#### Study text
● ● ● ● ●

There are allies in the mission to end colorectal cancer, and then there was Jessica Buscho.
Jessica lived with stage IV (metastatic) colon cancer for more than five years. In that time, she balanced rigorous treatment, including multiple clinical trials, with what she considered her greatest purpose in life — being a mom.
A lover of science and people alike, Jessica found her way to an organization that harnesses and shares the power of both — the Colorectal Cancer Alliance — where she received support for her journey and then became a fierce advocate.
“No mother should ever have to worry about missing her children’s milestones,” Jessica told us last year, “and that’s why we must do everything we can to end this disease.”
Jessica did more than her share. With the Alliance, she highlighted the importance of clinical trial participation, advocated for reducing barriers to treatment, and battled for health equity. And late last year, she shared her story and family with us to increase awareness about the life-saving power of biomarker testing.
Jessica died September 18 at the age of 39. On Instagram, her family wrote:
Jess wants you all to know she didn’t lose, she didn’t give up, she didn’t battle, instead she sought solutions to end this horrific disease for all. She entered many different clinical trials with the hope of healing herself, but also with the broader realization of healing for future generations. She devoted her life to this goal.
For her immense service to the Alliance’s mission as a volunteer and never-ending compassion for patients and families, the Alliance honored Jessica with the Jeannie Moore Blue Heart Award on September 20, during the final moments of the AllyCon national conference in Philadelphia.

● ● ● ● ●

#### Try it
According to the tribute to Jessica Buscho, which award did the Colorectal Cancer Alliance give her? The records come from a different source than the text.

● ● ● ● ●

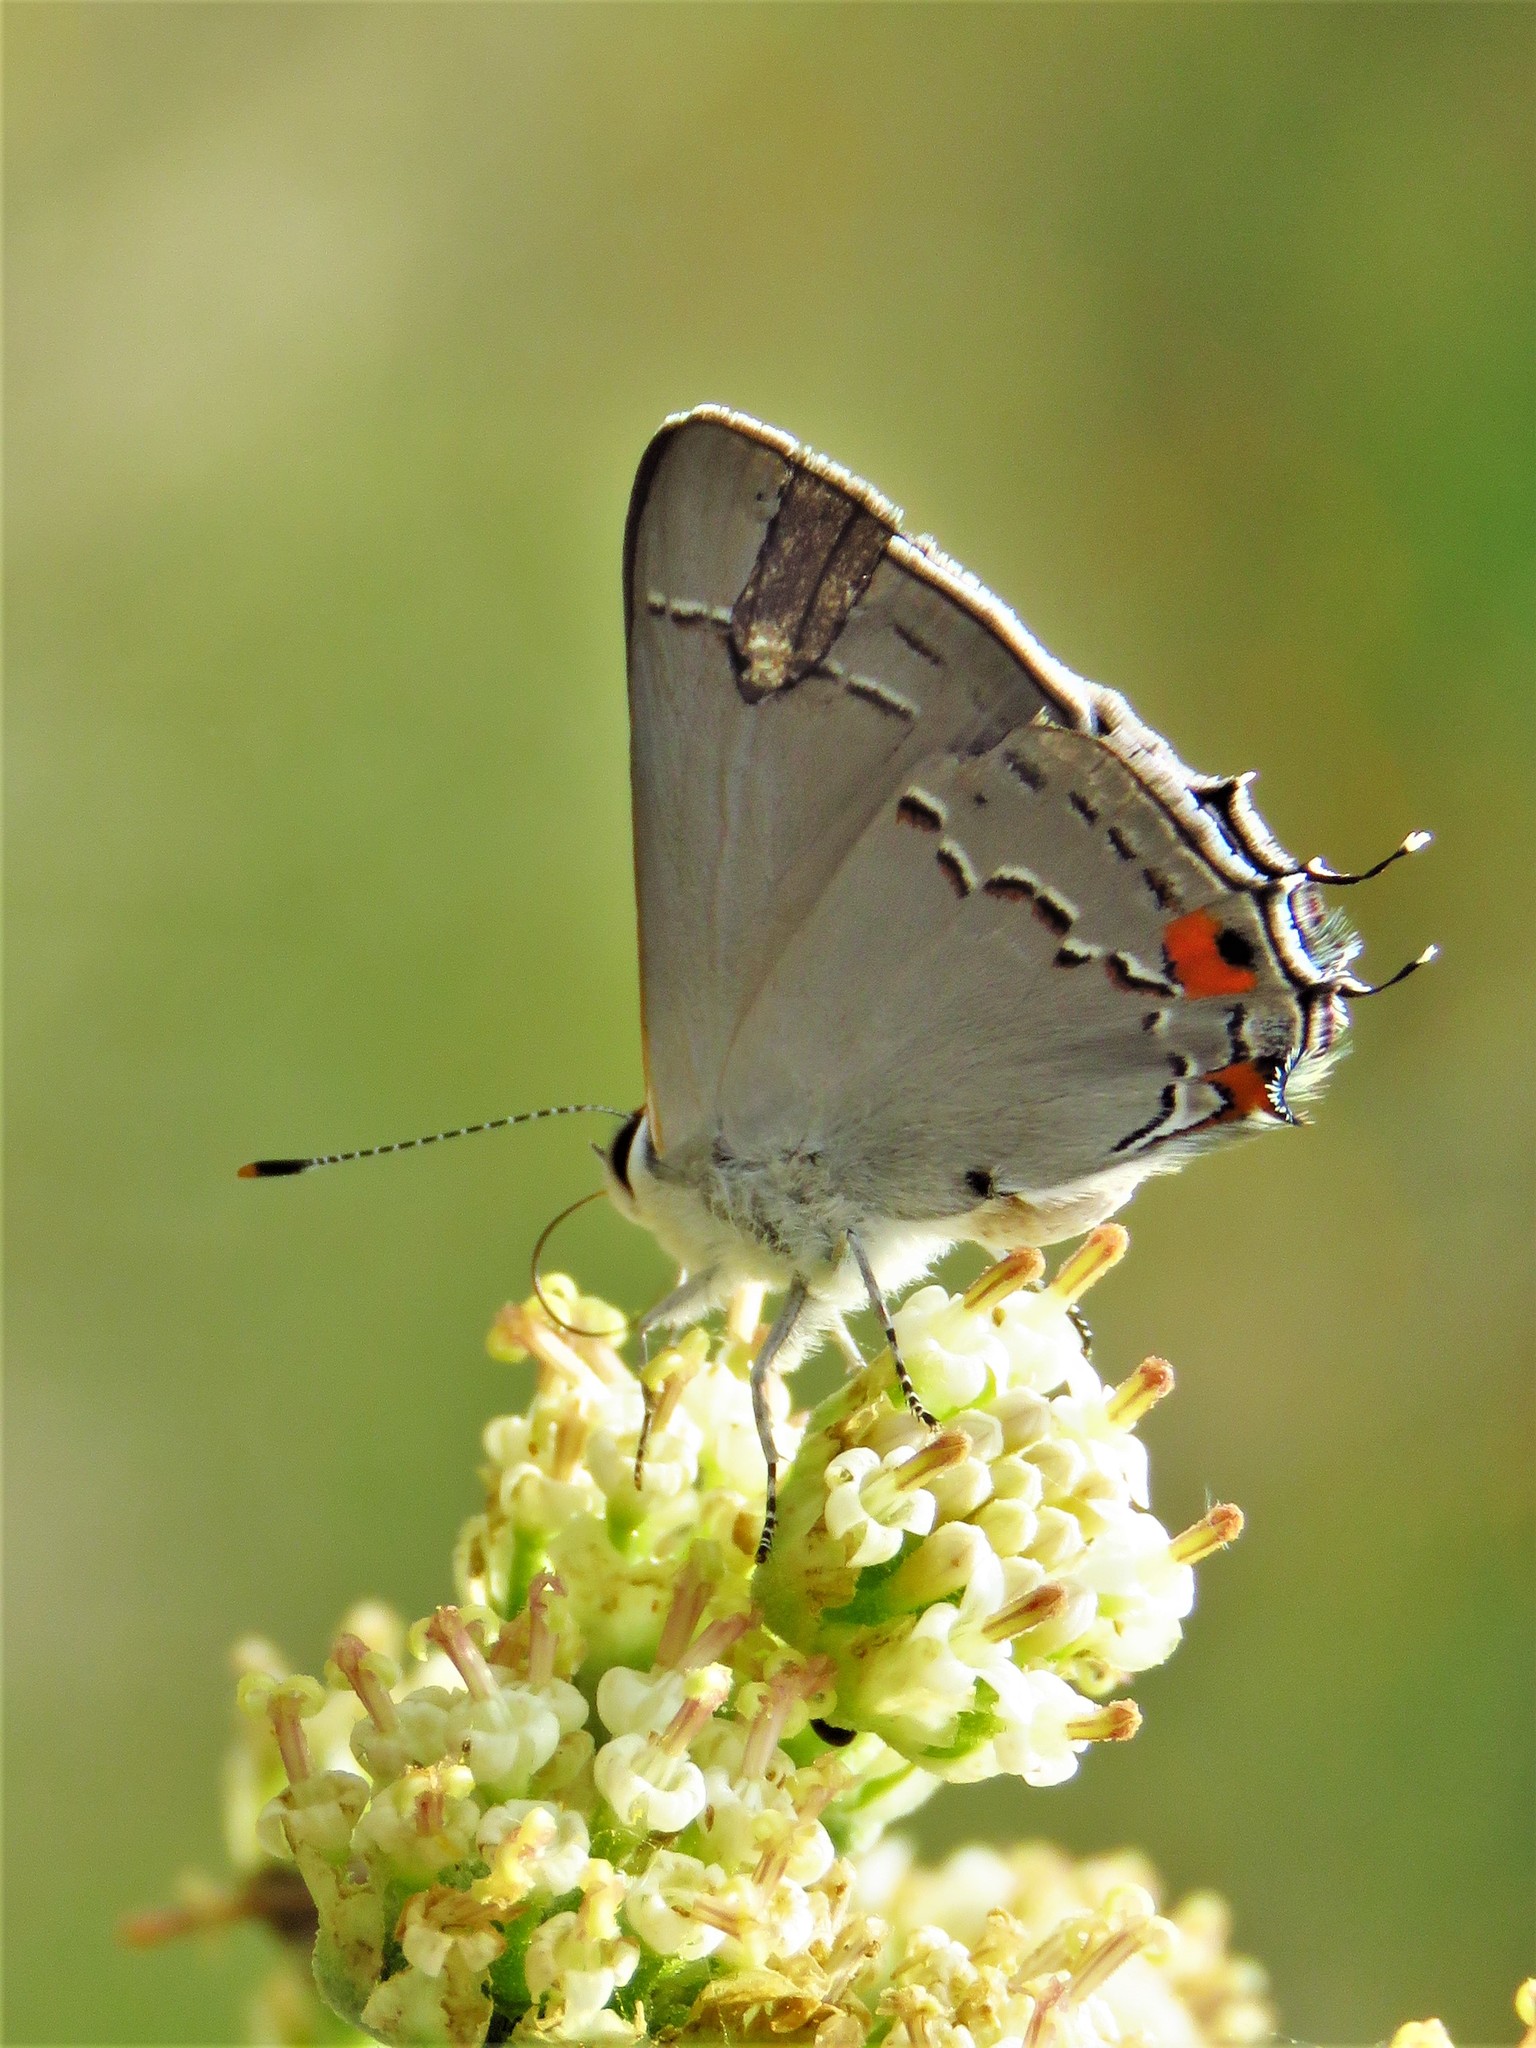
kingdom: Animalia
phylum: Arthropoda
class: Insecta
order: Lepidoptera
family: Lycaenidae
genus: Strymon
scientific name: Strymon melinus
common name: Gray hairstreak
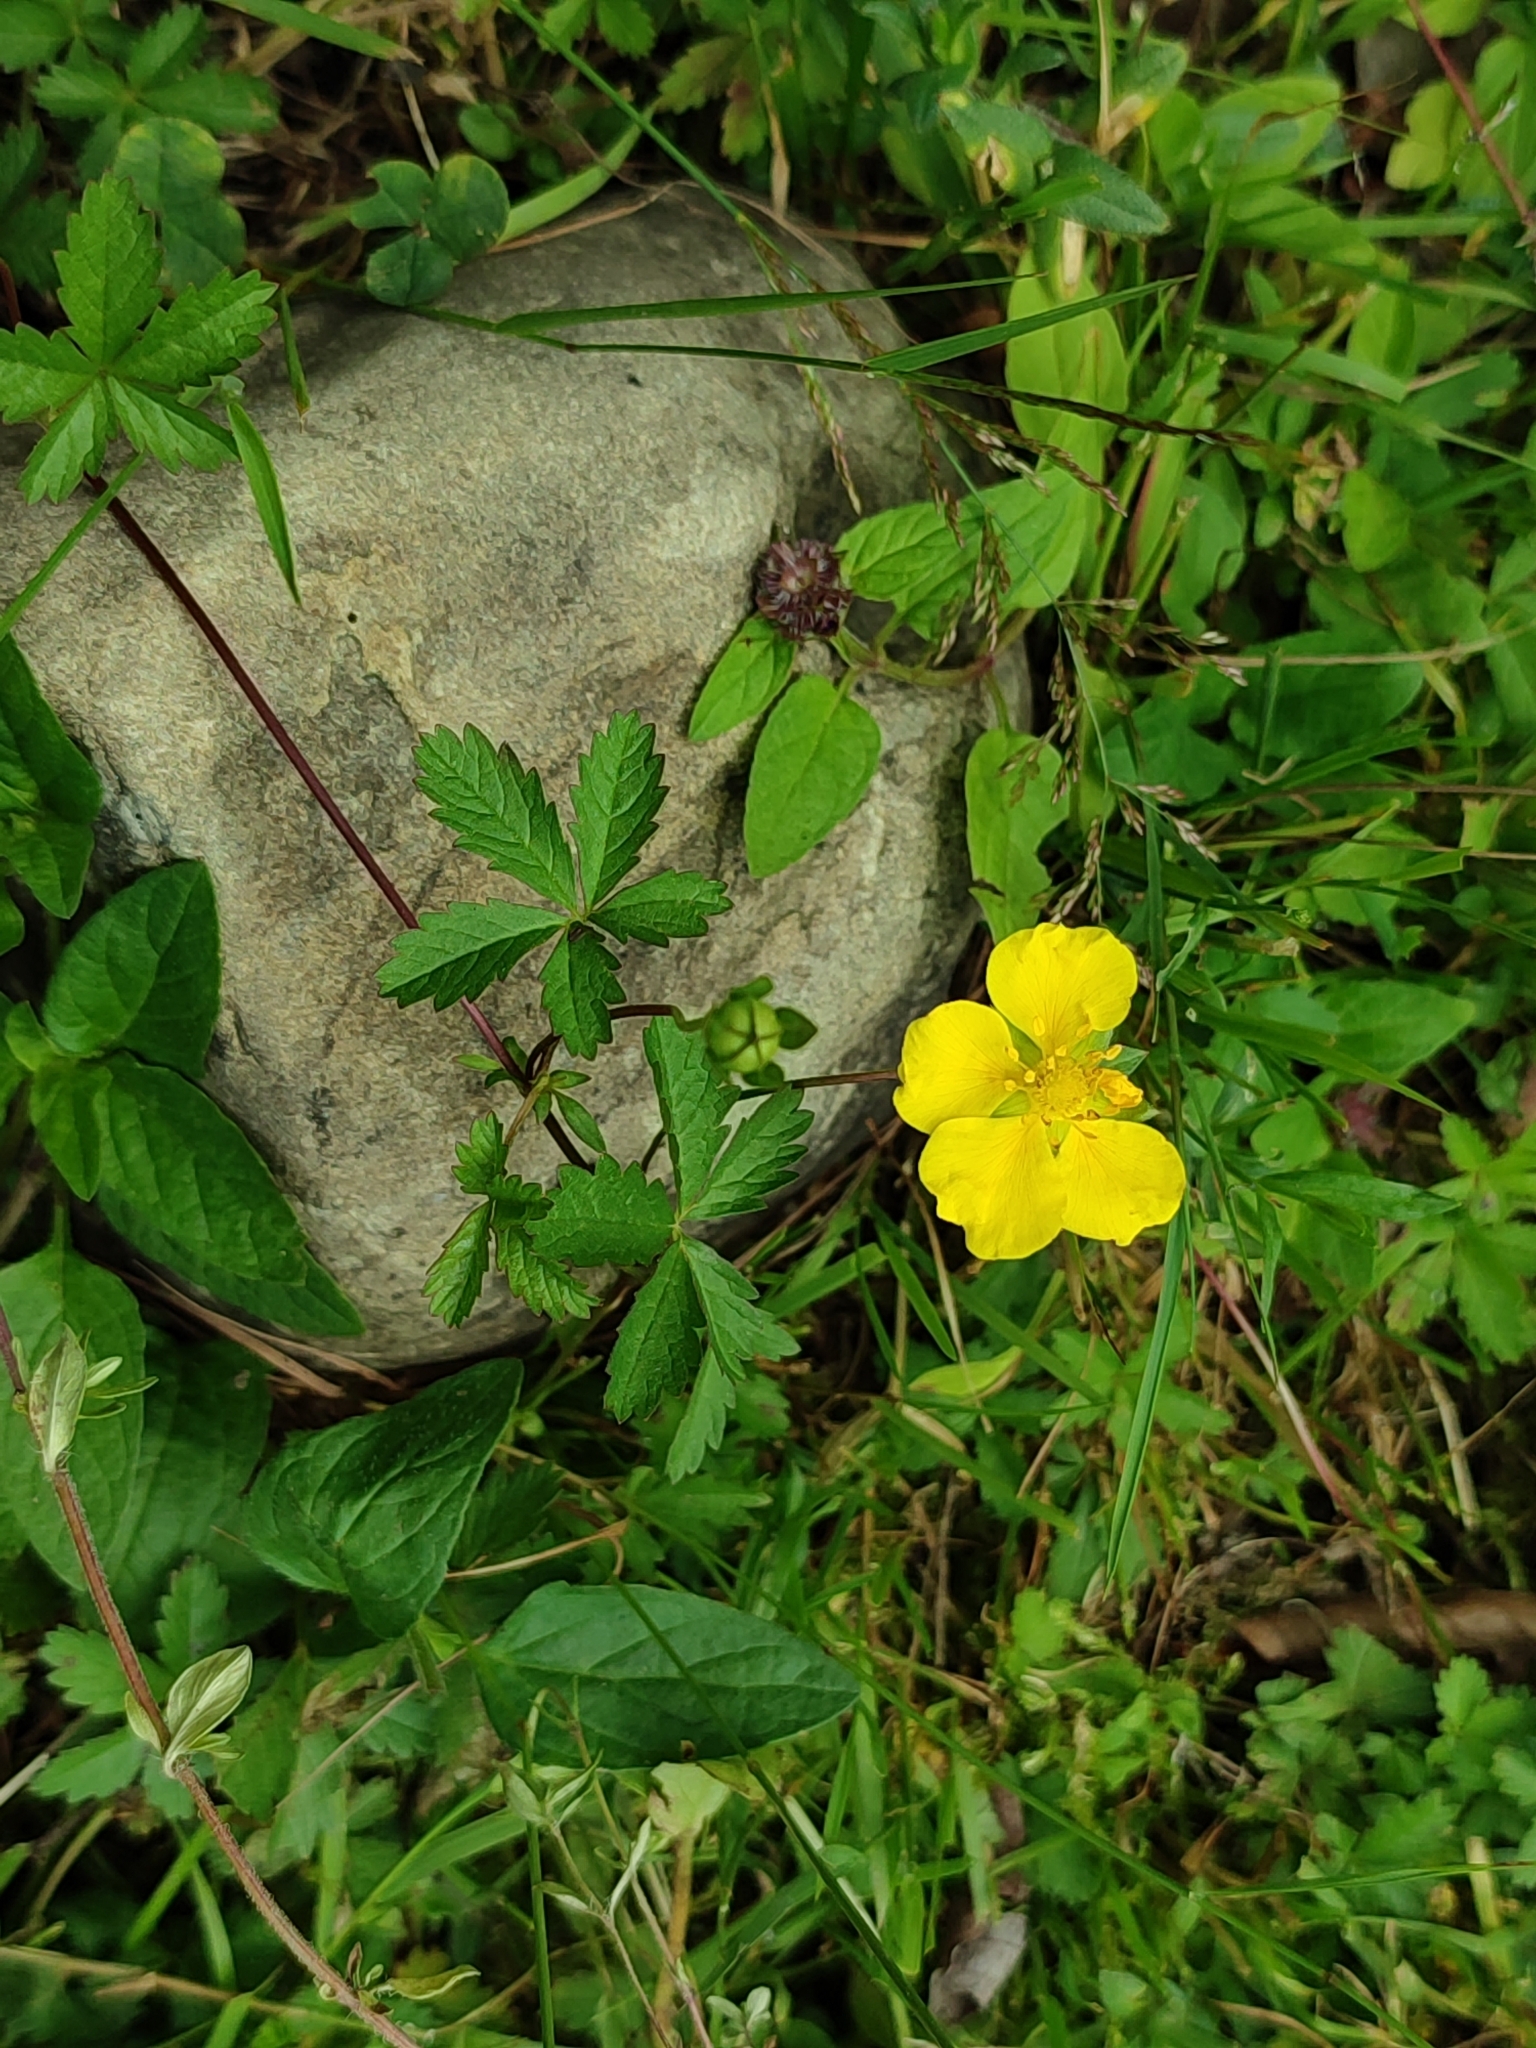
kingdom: Plantae
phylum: Tracheophyta
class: Magnoliopsida
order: Rosales
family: Rosaceae
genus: Potentilla
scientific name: Potentilla reptans
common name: Creeping cinquefoil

● ● ● ● ●

#### Solution to this problem
The Jeannie Moore Blue Heart Award.